Ao invés de mostrar arrependimento e disposição para o diálogo, representante do governo Abe manifestou-se arrogantemente sobre a sugestão, feita na semana passada, pelo presidente da Assembleia Nacional sul-coreana, Moon Hee-sang, de que o imperador Aikhito “como filho do principal culpado por crimes de guerra [o então imperador Hirohito]”, deveria pedir desculpas às mulheres coreanas que foram feitas de escravas sexuais pelos invasores japoneses, antes de renunciar no final de abril.
No jargão do exército imperial fascista japonês, as asiáticas sequestradas e levadas a bordeis para servirem a oficiais e soldados invasores eram as “mulheres de conforto” e a questão através das décadas desde o final da II Guerra segue sem solução porque Tóquio continua fugindo das suas imensas responsabilidades, enquanto as sobreviventes, já em avançada idade, exigem o reconhecimento formal do crime a que foram sujeitadas.
Para o secretário-chefe do gabinete japonês, Yoshihide Suga, é Moon quem tem que fazer “um pedido de desculpas e a retirada de seus comentários”, que classificou de “absolutamente inadequados” e “extremamente lamentáveis”.
Absolutamente inadequados e extremamente lamentáveis foram, para dizer o mínimo, os assombrosos crimes de guerra cometidos contra os povos dos países invadidos pelas hordas japonesas, do massacre de Shanghai às “mulheres de conforto” e aos experimentos macabros de guerra bacteriológica. Ou a proibição do uso de nomes coreanos e do idioma coreano, durante a anexação da milenar nação coreana às botas japonesas de 1910-45.
Tóquio diz que tudo foi resolvido com o acordo de 2015, feito pelo governo da atual presidiária Park Geun-hye, que consistiu de escusas meia boca e um fundo de nove milhões de dólares para indenizar – e tentar calar – as idosas vítimas. Muitas delas se recusaram a aceitar tal dinheiro, dizendo que as desculpas não eram sinceras e desde 2017 o atual governo considera falho o acordo. (Antes, o Japão dizia que tudo fora resolvido em 1965, pelo acordo entre Tóquio e Seul de “normalização de relações”, com ambos ocupados pelos EUA).

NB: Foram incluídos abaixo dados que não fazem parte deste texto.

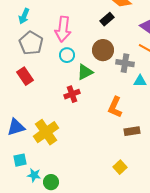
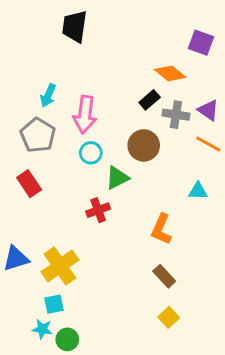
cyan arrow: (24, 16) -> (48, 96), moved
gray cross: (125, 63) -> (176, 115), moved
brown rectangle: (132, 131) -> (164, 276), moved, turned 56
cyan square: (20, 160) -> (54, 304), moved

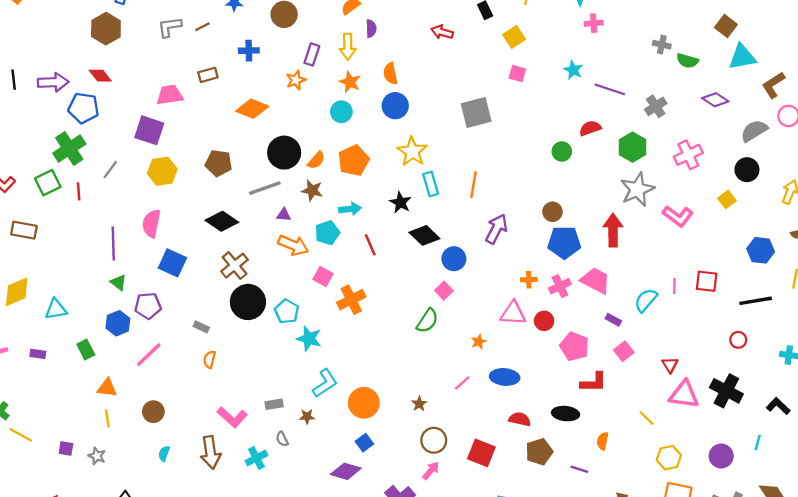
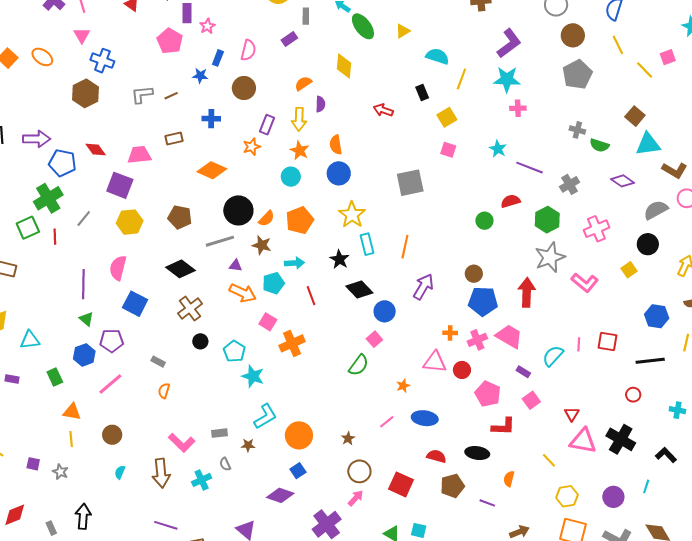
red diamond: (100, 76) -> (96, 149), moved
brown L-shape: (773, 85) -> (675, 170), turned -120
black circle: (248, 302) -> (200, 341), size x0.5

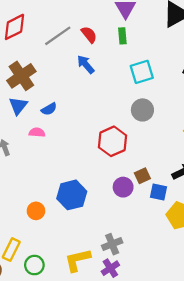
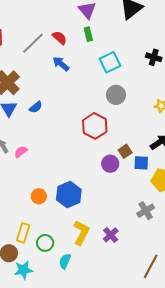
pink semicircle: (37, 132) -> (21, 152), moved, turned -32
blue hexagon: (72, 195) -> (69, 195), moved
gray cross: (112, 244) -> (146, 211), moved
yellow L-shape: (77, 260) -> (81, 233), turned 140

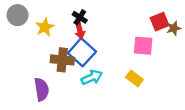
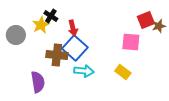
gray circle: (17, 15) -> (16, 35), moved
black cross: (80, 17) -> (51, 16), moved
cyan arrow: (92, 77) -> (84, 71), turned 30

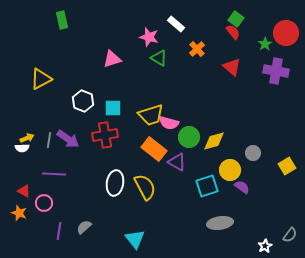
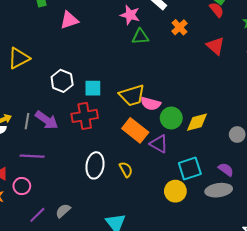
green triangle: (159, 58) -> (140, 37), turned -36
pink triangle: (112, 59) -> (69, 20), moved
yellow circle: (230, 170) -> (175, 191), moved
yellow semicircle: (145, 187) -> (126, 170), size x0.6
gray ellipse: (220, 223) -> (219, 190), moved
purple line: (59, 231) -> (37, 215), turned 36

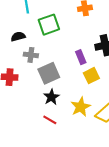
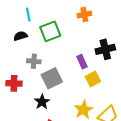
black semicircle: (18, 37) -> (20, 36), moved
black star: (51, 97) -> (42, 102), moved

Numa notável manifestação de comedimento, a chancelaria sul-coreana retrucou ao abusado, dizendo que “nosso governo continuará se esforçando para fomentar relações voltadas para o futuro, ao mesmo tempo incentivando uma solução inteligente para questões do legado histórico”. O porta-voz do ministério, Roh Kyu-deok, ainda ponderou que o presidente do parlamento sul-coreano estava salientando a necessidade de Tóquio mostrar uma “atitude sincera” para curar as feridas.
TRABALHO ESCRAVO
Também entidades japonesas que pleiteiam que Tóquio corrija em alguma medida os crimes do passado exigiram que o governo Abe pare de pressionar corporações japonesas, condenadas pela Suprema Corte sul-coreana no ano passado, por trabalho escravo durante a guerra, para que não acatem as sentenças e não paguem as reparações determinadas por esse tribunal.
Carta da “Ação Conjunta” entregue à chancelaria japonesa na sexta-feira da semana passada questiona com base em que o governo Abe alega que a sentença da Suprema Corte sul-coreana “viola o direito internacional” e “destrói a base legal das relações entre Japão e Coreia do Sul”, num caso sobre trabalho escravo sob guerra e ocupação militar. As entidades de direitos humanos se espantaram com a orientação do governo Abe a que as corporações acusadas “não obedeçam à sentença” e “não compensem as vítimas”.
Takahashi Makoto, dirigente de uma das organizações que apoiam os processos civis contra o recrutamento à força de trabalhadores coreanos para uma fábrica cuja sucessora é a Mitsubishi Nagoya, também entregou à chancelaria japonesa cópia do depoimento escrito de Kim Jung-gon, um desses trabalhadores escravos, recentemente falecido, submetido a um tribunal japonês em 2006. Na declaração estão as palavras: “Eu não posso morrer até que o transgressor admita o mal que fez”.